| Literature DB >> 33805941 |
Ratnakar Singh1, Zeeshan Fazal1, Sarah J Freemantle1, Michael J Spinella1.
Abstract
Compared to many common solid tumors, the main genetic drivers of most testicular germ cell tumors (TGCTs) are unknown. Decades of focus on genomic alterations in TGCTs including awareness of a near universal increase in copies of chromosome 12p have failed to uncover exceptional driver genes, especially in genes that can be targeted therapeutically. Thus far, TGCT patients have missed out on the benefits of targeted therapies available to treat most other malignancies. In the past decade there has been a greater appreciation that epigenetics may play an especially prominent role in TGCT etiology, progression, and hypersensitivity to conventional chemotherapy. While genetics undoubtedly plays a role in TGCT biology, this mini-review will focus on the epigenetic "states" or features of testicular cancer, with an emphasis on DNA methylation, histone modifications, and miRNAs associated with TGCT susceptibility, initiation, progression, and response to chemotherapy.

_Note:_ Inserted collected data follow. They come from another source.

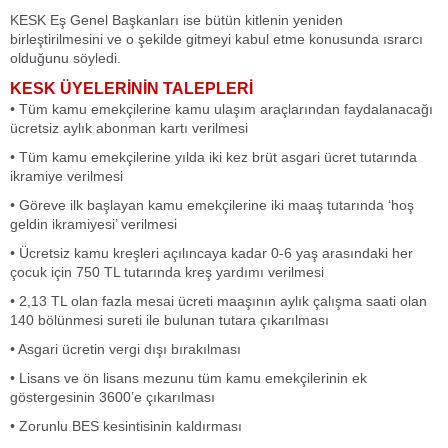
KESK Eş Genel Başkanları ise bütün kitlenin yeniden
birleştirilmesini ve o şekilde gitmeyi kabul etme konusunda ısrarcı
olduğunu söyledi.
KESK ÜYELERİNİN TALEPLERİ
• Tüm kamu emekçilerine kamu ulaşım araçlarından faydalanacağı
ücretsiz aylık abonman kartı verilmesi
• Tüm kamu emekçilerine yılda iki kez brüt asgari ücret tutarında
ikramiye verilmesi
• Göreve ilk başlayan kamu emekçilerine iki maaş tutarında ‘hoş
geldin ikramiyesi’ verilmesi
• Ücretsiz kamu kreşleri açılıncaya kadar 0-6 yaş arasındaki her
çocuk için 750 TL tutarında kreş yardımı verilmesi
• 2,13 TL olan fazla mesai ücreti maaşının aylık çalışma saati olan
140 bölünmesi sureti ile bulunan tutara çıkarılması
• Asgari ücretin vergi dışı bırakılması
• Lisans ve ön lisans mezunu tüm kamu emekçilerinin ek
göstergesinin 3600’e çıkarılması
• Zorunlu BES kesintisinin kaldırması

In addition, we comment on the current status of epigenetic-based therapy and epigenetic biomarker development for TGCTs. Finally, we suggest a unifying "rock and a hard place" or "differentiate or die" model where the tumorigenicity and curability of TGCTs are both dependent on common but still ill-defined epigenetic states.Entities:
Keywords: DNA methylation; cisplatin; embryonal carcinoma; epigenetics; resistance; testicular cancer; testicular germ cell tumors
Year: 2021 PMID: 33805941 PMCID: PMC8036638 DOI: 10.3390/cancers13071506
Source DB: PubMed Journal: Cancers (Basel) ISSN: 2072-6694 Impact factor: 6.639
Figure 1An epigenetic-centric view of testicular germ cell tumors (TGCT) etiology. While genetics undoubtedly play a role in TGCT development, epigenetic altering factors in the microenvironment of the testis from both internal and external sources may be a more important driving factor. The model also suggests that even inherited genetic germline variants and somatic cancer alterations may participate in establishing tumorigenic epigenetic state(s) of TGCTs. DSD, disorders of sex development, TDS, testicular dysgenesis syndrome.

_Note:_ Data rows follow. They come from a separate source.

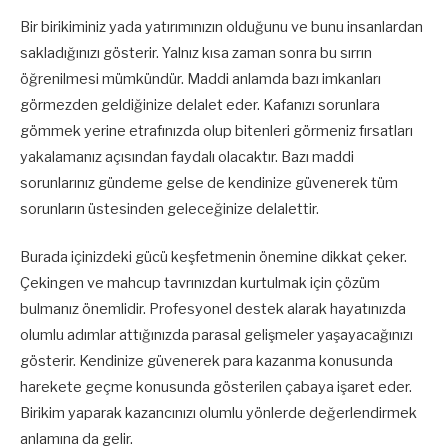
Bir birikiminiz yada yatırımınızın olduğunu ve bunu insanlardan
sakladığınızı gösterir. Yalnız kısa zaman sonra bu sırrın
öğrenilmesi mümkündür. Maddi anlamda bazı imkanları
görmezden geldiğinize delalet eder. Kafanızı sorunlara
gömmek yerine etrafınızda olup bitenleri görmeniz fırsatları
yakalamanız açısından faydalı olacaktır. Bazı maddi
sorunlarınız gündeme gelse de kendinize güvenerek tüm
sorunların üstesinden geleceğinize delalettir.
Burada içinizdeki gücü keşfetmenin önemine dikkat çeker.
Çekingen ve mahcup tavrınızdan kurtulmak için çözüm
bulmanız önemlidir. Profesyonel destek alarak hayatınızda
olumlu adımlar attığınızda parasal gelişmeler yaşayacağınızı
gösterir. Kendinize güvenerek para kazanma konusunda
harekete geçme konusunda gösterilen çabaya işaret eder.
Birikim yaparak kazancınızı olumlu yönlerde değerlendirmek
anlamına da gelir.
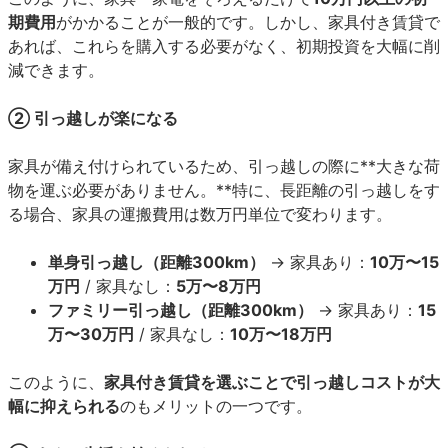
期費用
がかかることが一般的です。しかし、家具付き賃貸で
あれば、これらを購入する必要がなく、初期投資を大幅に削
減できます。
② 引っ越しが楽になる
家具が備え付けられているため、引っ越しの際に**大きな荷
物を運ぶ必要がありません。**特に、長距離の引っ越しをす
る場合、家具の運搬費用は数万円単位で変わります。
単身引っ越し（距離300km）
→ 家具あり：
10万〜15
万円
/ 家具なし：
5万〜8万円
ファミリー引っ越し（距離300km）
→ 家具あり：
15
万〜30万円
/ 家具なし：
10万〜18万円
このように、
家具付き賃貸を選ぶことで引っ越しコストが大
幅に抑えられる
のもメリットの一つです。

Figure 2Rock and a hard place model of TGCT chemosensitivity. The model speculates that an explanation for why TGCTs are so sensitive to cisplatin-based therapy compared to other solid tumors is that the very epigenetic state(s) that drives tumorigenicity are the same or “linked” to the epigenetic state(s) that drive chemosensitivity. In such a model there are two main outcomes for cisplatin treated TGCTs; to either die or differentiate (in the extreme case to benign teratoma). This situation is predicted not to occur in other solid tumor types, or their cancer stem cells. In rare cases the epigenetic state driving tumorigenicity of TGCTs becomes uncoupled from the epigenetic state driving chemosensitivity resulting in cisplatin resistant TGCTs that retain tumorigenicity. Epigenetic drugs have the potential to “recouple” chemosensitivity with tumorigenicity or to target unique epigenetic vulnerabilities of TGCTs directly. Epigenetic drugs that cause teratoma formation would not be optimal as teratoma is still a clinical issue necessitating surgical removal.